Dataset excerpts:
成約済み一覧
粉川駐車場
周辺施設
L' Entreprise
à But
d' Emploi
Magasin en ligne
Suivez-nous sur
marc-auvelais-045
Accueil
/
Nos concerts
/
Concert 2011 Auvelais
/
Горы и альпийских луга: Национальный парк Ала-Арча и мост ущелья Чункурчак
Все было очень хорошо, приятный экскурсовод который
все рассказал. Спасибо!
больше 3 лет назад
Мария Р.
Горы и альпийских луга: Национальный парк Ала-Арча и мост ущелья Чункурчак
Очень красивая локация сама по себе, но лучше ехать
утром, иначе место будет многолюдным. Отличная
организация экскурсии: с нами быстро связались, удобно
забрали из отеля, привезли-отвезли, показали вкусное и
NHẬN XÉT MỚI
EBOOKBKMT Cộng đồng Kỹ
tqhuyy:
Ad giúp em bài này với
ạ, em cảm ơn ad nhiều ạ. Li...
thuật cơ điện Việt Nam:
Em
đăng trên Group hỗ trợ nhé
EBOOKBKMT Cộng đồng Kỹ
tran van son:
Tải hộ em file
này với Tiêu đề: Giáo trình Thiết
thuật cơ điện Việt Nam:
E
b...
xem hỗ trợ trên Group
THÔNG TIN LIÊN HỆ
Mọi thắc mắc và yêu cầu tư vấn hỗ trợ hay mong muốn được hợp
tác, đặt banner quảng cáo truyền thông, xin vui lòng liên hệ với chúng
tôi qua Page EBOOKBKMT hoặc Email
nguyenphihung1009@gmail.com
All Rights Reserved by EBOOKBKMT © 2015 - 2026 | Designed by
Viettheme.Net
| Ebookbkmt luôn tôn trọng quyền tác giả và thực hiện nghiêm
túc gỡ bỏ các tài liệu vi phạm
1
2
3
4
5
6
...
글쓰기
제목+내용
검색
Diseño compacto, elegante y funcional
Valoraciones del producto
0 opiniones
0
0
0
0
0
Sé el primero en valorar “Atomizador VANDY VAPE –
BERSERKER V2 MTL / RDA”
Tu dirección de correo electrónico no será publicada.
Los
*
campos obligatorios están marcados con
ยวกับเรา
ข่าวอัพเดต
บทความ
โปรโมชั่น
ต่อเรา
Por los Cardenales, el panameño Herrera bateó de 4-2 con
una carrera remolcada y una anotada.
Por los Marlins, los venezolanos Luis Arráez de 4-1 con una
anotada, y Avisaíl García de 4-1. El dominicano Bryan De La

What the task asks: Only one stretch of the data above is needed. Restate it word for word, from the line containing "marc-auvelais-045" through the line containing "này với Tiêu đề: Giáo trình Thiết", both ends included.

Solution:
marc-auvelais-045
Accueil
/
Nos concerts
/
Concert 2011 Auvelais
/
Горы и альпийских луга: Национальный парк Ала-Арча и мост ущелья Чункурчак
Все было очень хорошо, приятный экскурсовод который
все рассказал. Спасибо!
больше 3 лет назад
Мария Р.
Горы и альпийских луга: Национальный парк Ала-Арча и мост ущелья Чункурчак
Очень красивая локация сама по себе, но лучше ехать
утром, иначе место будет многолюдным. Отличная
организация экскурсии: с нами быстро связались, удобно
забрали из отеля, привезли-отвезли, показали вкусное и
NHẬN XÉT MỚI
EBOOKBKMT Cộng đồng Kỹ
tqhuyy:
Ad giúp em bài này với
ạ, em cảm ơn ad nhiều ạ. Li...
thuật cơ điện Việt Nam:
Em
đăng trên Group hỗ trợ nhé
EBOOKBKMT Cộng đồng Kỹ
tran van son:
Tải hộ em file
này với Tiêu đề: Giáo trình Thiết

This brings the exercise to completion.